One Virginia lawmaker is envisioning a future where benefits will be more favorable to people in the gig economy. Earlier this year, U.S. Sen. Mark Warner introduced legislation that seeks to establish a $20 million federal grant fund to offer incentives to states, localities and nonprofits to experiment with portable benefit models for independent workers. Warner’s bill and  identical legislation introduced in the U.S. House of Representatives have been referred to committees in their respective chambers.

“We’re probably the only country in the world that ties [benefits] to your work status,” Warner says about his motivation for introducing the bill. “People work fine until the stuff hits the fan, and then they have nothing to fall back upon unless they are remarkably good savers or remarkably responsible. That’s a really dangerous place to be for a society.”

At Hinz Consulting, a Herndon-based company that assists government contractors, many of the company’s nearly 150 independent contractors get health insurance from a former employer’s retirement package, Medicare or their spouses’ health plans. When he was an independent contractor, CEO Peter Hinz, was covered under his wife’s plan. “One spouse has the ‘safe’ career with benefits. The other spouse then gets to be entrepreneurial,” he says.

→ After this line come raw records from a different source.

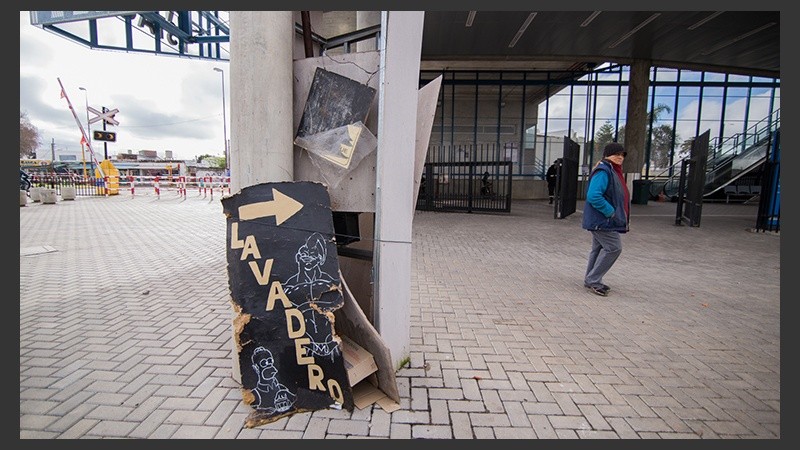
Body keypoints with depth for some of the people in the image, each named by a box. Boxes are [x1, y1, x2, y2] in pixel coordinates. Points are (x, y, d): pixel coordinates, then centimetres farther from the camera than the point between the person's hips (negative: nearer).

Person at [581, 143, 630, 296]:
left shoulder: (614, 171, 17)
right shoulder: (603, 171, -17)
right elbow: (593, 196, -28)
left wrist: (621, 217, 16)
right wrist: (610, 212, -24)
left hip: (603, 221, 11)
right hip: (602, 220, -11)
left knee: (599, 248, 14)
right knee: (614, 247, -10)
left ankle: (592, 280, 24)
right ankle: (593, 280, -1)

Though the gig economy allows those with entrepreneurial mentalities to thrive, it also has its downsides, too, Hinz says. Freelancing offers a certain amount of freedom, like being able to take a vacation in Tahiti on a whim. However, you may be afraid to leave town for fear of losing a client. “What you do is you end up taking on too much or you’re as stressed as you ever were in your corporate job,” Hinz says with a laugh.

McNair, the Norfolk artist, says taking a vacation isn’t part of her routine. If she’s traveling, it’s related to work. There may be no trips to Tahiti, but McNair doesn’t seem to mind.  “I get stressed if I’m not working in some way,” she says, but adds that her job is fun and experimental. For many independent contractors, that may be enough to outweigh the problems associated with working gig to gig.